Anyway, correct, add, or criticize anything I’ve written as I want to be the most comprehensive, balanced voice I can. I hope to send this to Matt Kean soon (with some of the strong language edited out), and potentially with Mike Baird if I can find a means to do so – as the leader of the government, I see him as responsible for the mess and hence he is the one to be held accountable for it. We’re all in this together so I hope that others will be prepared to speak up to their local members/Mike Baird as well. All I can say is I am reminded why I didn’t vote for the Coalition and why I never intend to as long as Mr. Gay is there…

Useful reading:

And if we don't have a bit of a laugh about it, we'd just end up crying:

*Could someone please refresh my memory what survey this was?


You've nailed the real agenda, which is to discourage cycling.

The fine increase is ridiculous and comprises indirect discrimination. For most people, the value of their bikes is less than the fine.

While helmets are great, and keep the brain surgeons happy, making them *mandatory* pisses off the epidemiologists (who look at whole-of-community health outcomes) due to the suppression of cycling uptake and exercise participation such laws cause.

One epidemiologist I've met called the laws "an unjustified and unethical imposition on a healthy activity". Overall health outcomes are worse as a result of these laws.

While voluntary use is encouraged elsewhere, 25 years later the mandatory law idea has failed to travel much past NZ and a few US states. That's a pretty big hint that the Australian experience has become an object lesson in what not to do about cycling safety.

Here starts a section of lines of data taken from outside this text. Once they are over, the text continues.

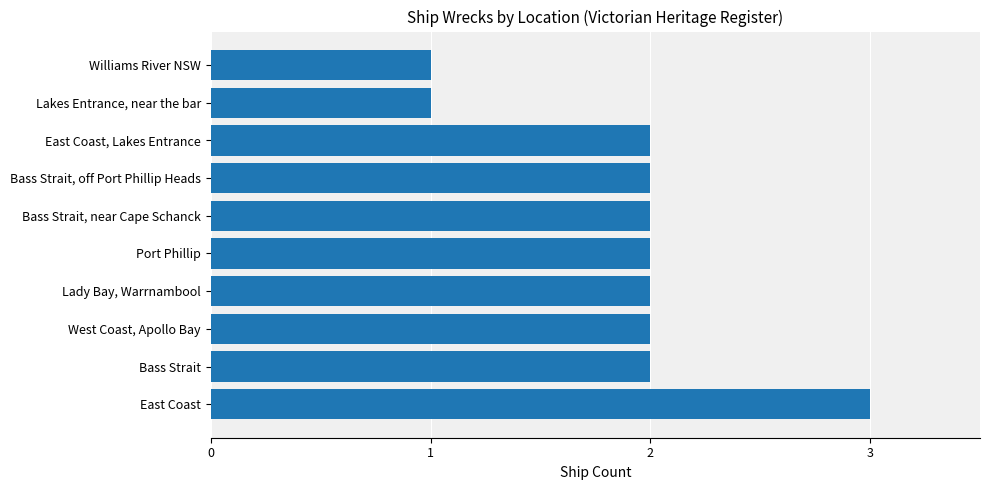

The chart shows a value of 1 at Williams River NSW. True or false?

True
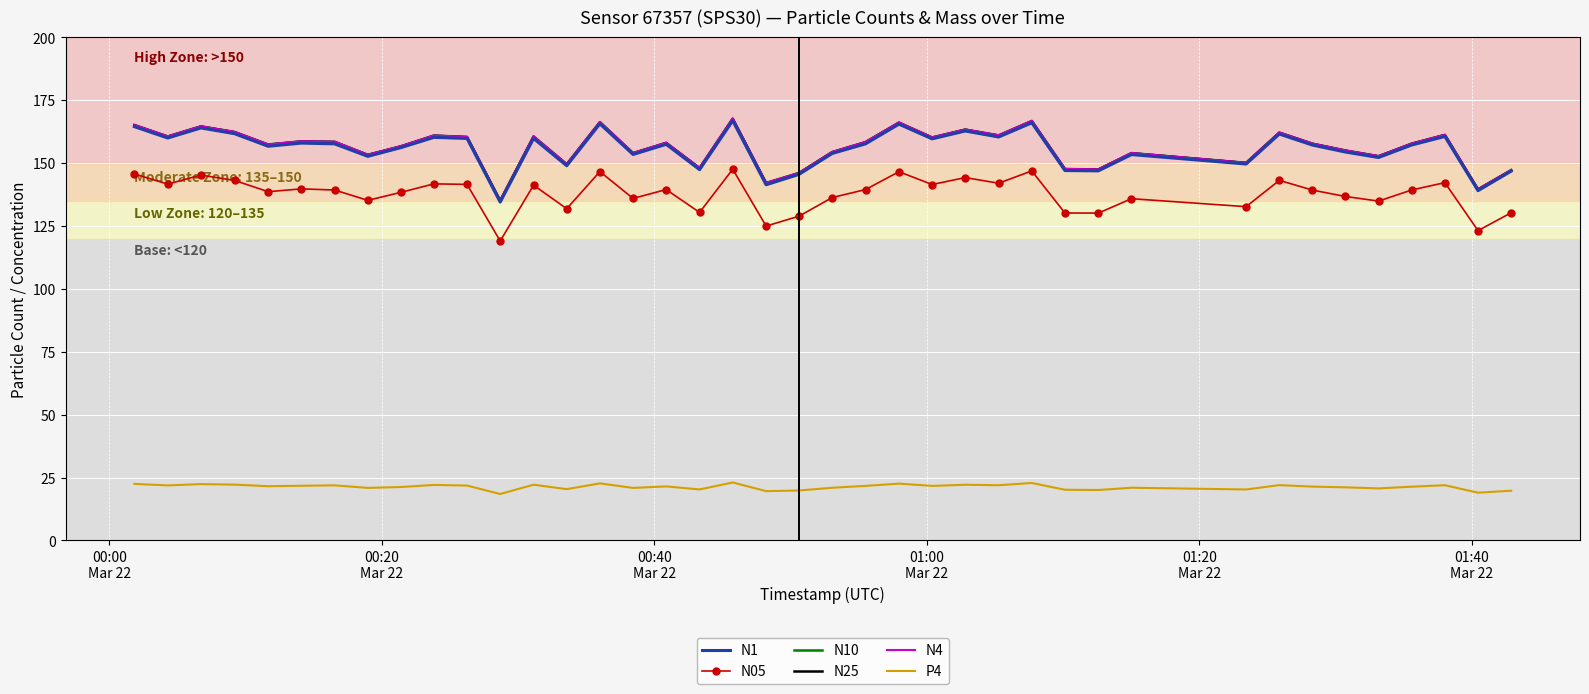

What is the greatest value displayed?

167.7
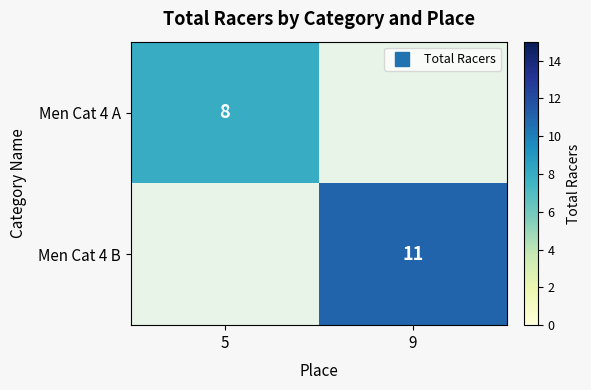

Where is Men Cat 4 A nearest to the value 8?

5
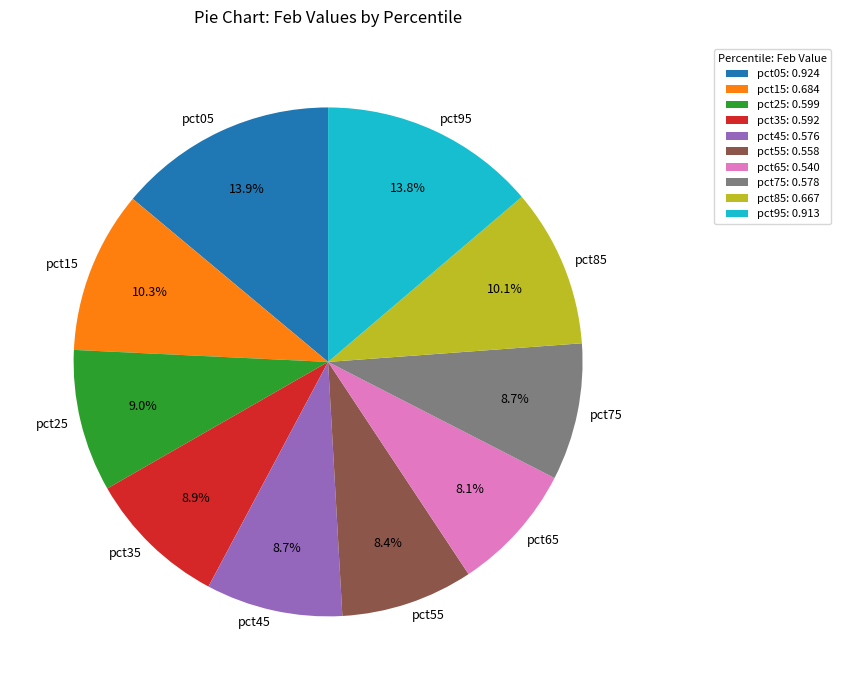

How many segments does this pie chart have?

10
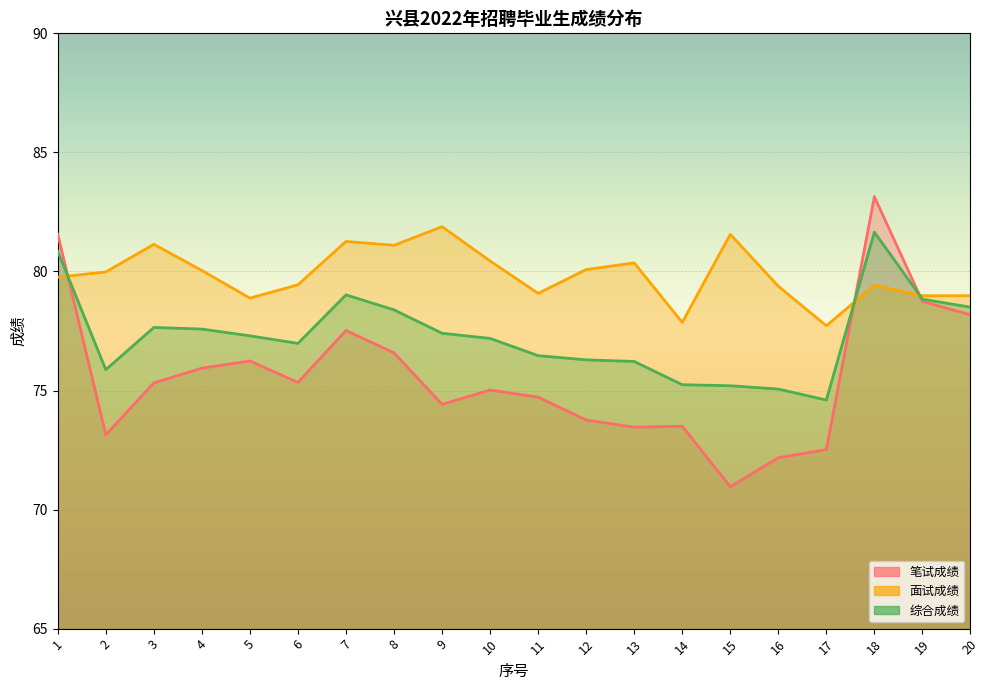

What are all the series names shown in the legend?

笔试成绩, 面试成绩, 综合成绩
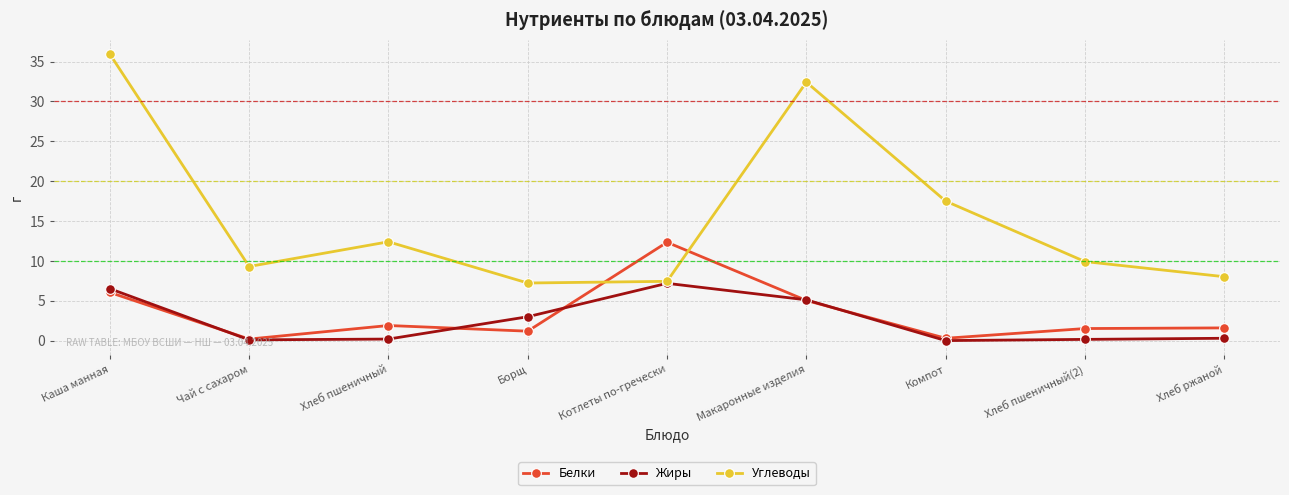

What is the sum of the Углеводы values at Каша манная and Хлеб ржаной?

44.0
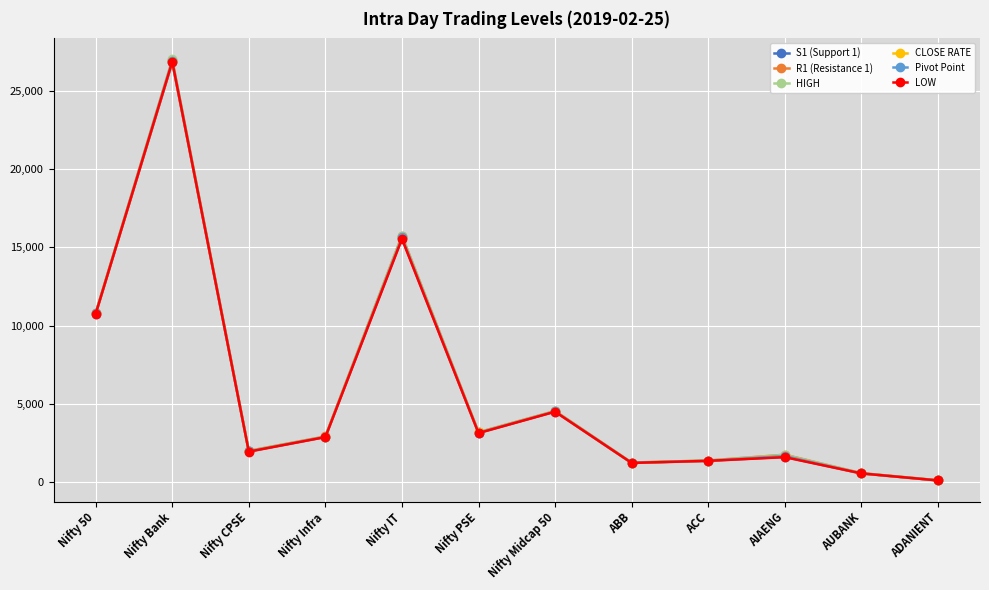

At which category is the sum across all series the highest?

Nifty Bank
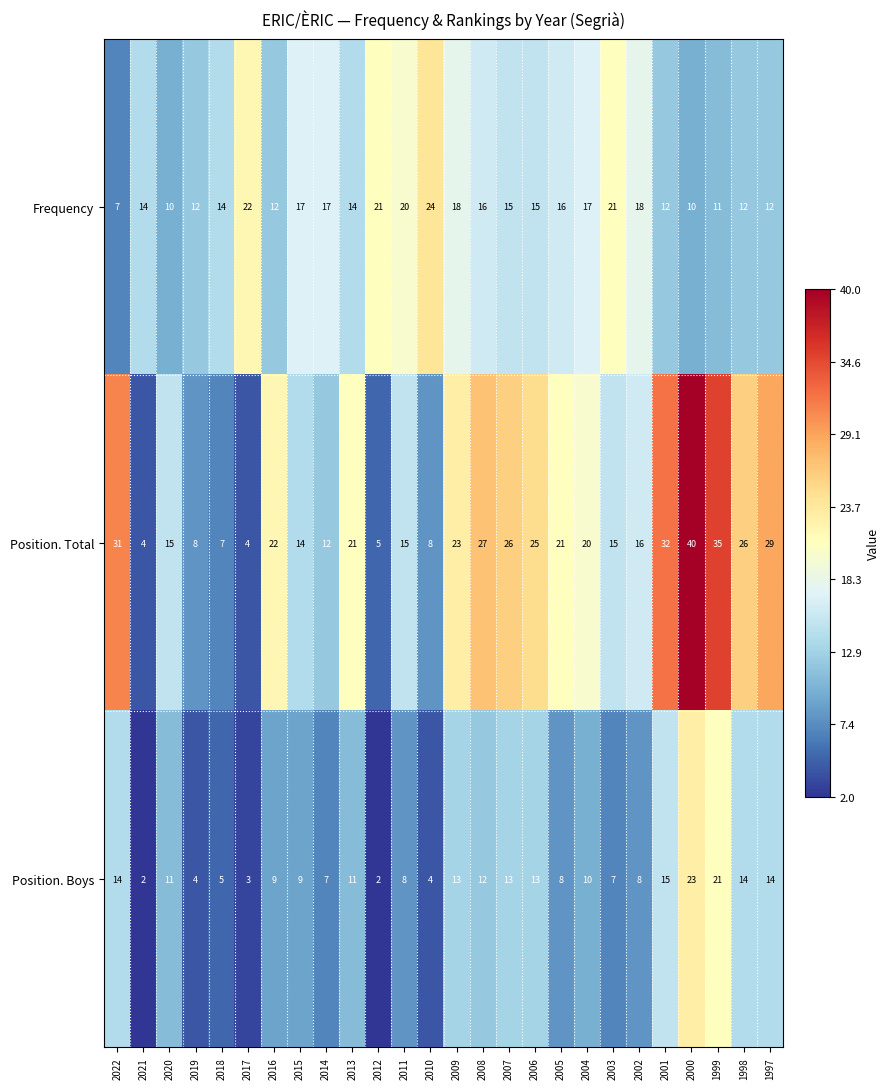

Where is Position. Boys nearest to the value 12?

2008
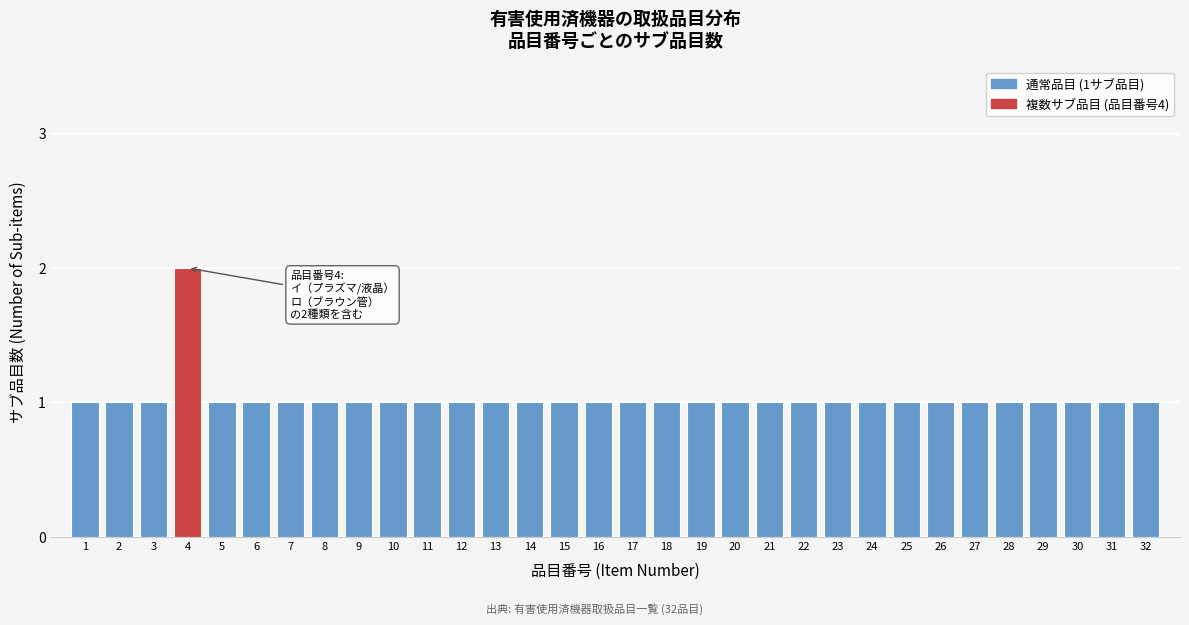

What is the value of the 11th bar from the left?

1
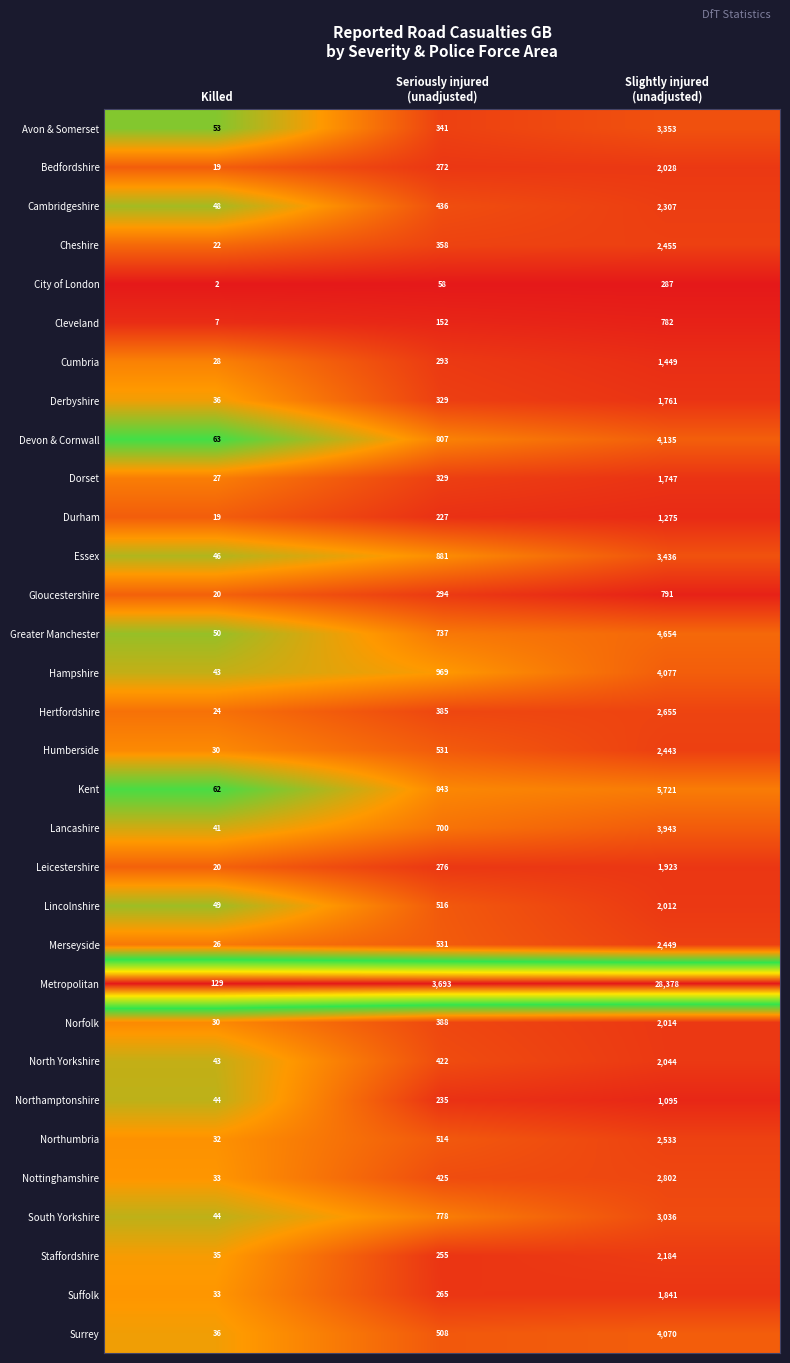

Rank the series at Slightly injured
(unadjusted) from lowest to highest value.

City of London, Cleveland, Gloucestershire, Northamptonshire, Durham, Cumbria, Dorset, Derbyshire, Suffolk, Leicestershire, Lincolnshire, Norfolk, Bedfordshire, North Yorkshire, Staffordshire, Cambridgeshire, Humberside, Merseyside, Cheshire, Northumbria, Hertfordshire, Nottinghamshire, South Yorkshire, Avon & Somerset, Essex, Lancashire, Surrey, Hampshire, Devon & Cornwall, Greater Manchester, Kent, Metropolitan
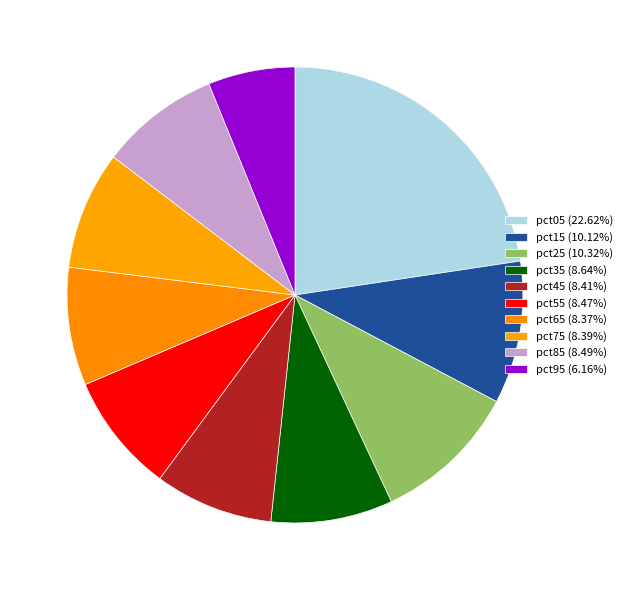

The pct95 slice represents 1% of the pie. True or false?

False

And then the fines for passing a cyclist unsafely have actually reduced under this new regime.

This ignorant toad has been on a mission to "do something" about cycling since he first took office and announced himself as "the government's biggest bike lane sceptic".

Time to book an appointment with your local MP.

These laws are about politics and appeasement of the feral right, and have very little to do with improving the cyclist's lot in one of the most dangerous places to cycle in the western world.

On the topic of helmets:

I feel compelled to submit a counter argument to the compulsory helmet laws are silly POV, so here's a link to another neurosurgeon's thoughts on the topic:

I also like this comment:

"At last. Some common sense. That wearing a helmet made you more at risk from car drivers has never had anything to do with the impact of head on pavement versus head encased in polystyrene on pavement argument. That Marsh wears a cowboy hat doesn't surprise me. He probably wears a bike helmet on a horse and a beret in the bath. 35

Those that think helmets can't make a difference under any circumstances have either yet to hit their head on the road - of have hit the road with their head already."

However, the real point of my post is to highlight you can cherry pick to your heart's content to support your own position on just about any topic.

And another one:

The issue s not that helmets don't save lives

Clearly they do, even though the amount of protection a half-inch thick styrofoam hat offers is quite small.

The bigger issue is the other impacts on community health, the unintended consequences of making helmets compulsory.

The cost to community health from inactivity-related diseases triggered by the discouragement of non-enthusiasts from using the bicycle for routine transport by the mandatory nature of our helmet laws far exceeds the savings from the apparent reduction in head trauma.

This view is supported by Chris Rissel, Director of the NSW Office of Preventive Health and Professor of Public Health, University of Sydney. It is also supported by Professor George Rubin, Assoc Medical Director Epidemiology, Safety and Quality South Eastern Sydney LHD and Professor of Public Health at both the University of NSW and University of Sydney, with whom I have corresponded on this issue.

For those not up with the jargon, epidemiology is the study of *whole of community* health outcomes from treatment regimes, behaviour, and government policy.

We need to stop giving such a disproportionate amount of weight to the views of narrowly focussed trauma surgeons and start listening properly to the epidemiologists who have been researching the overall picture.

Making helmets compulsory is hurting community health more than it is helping.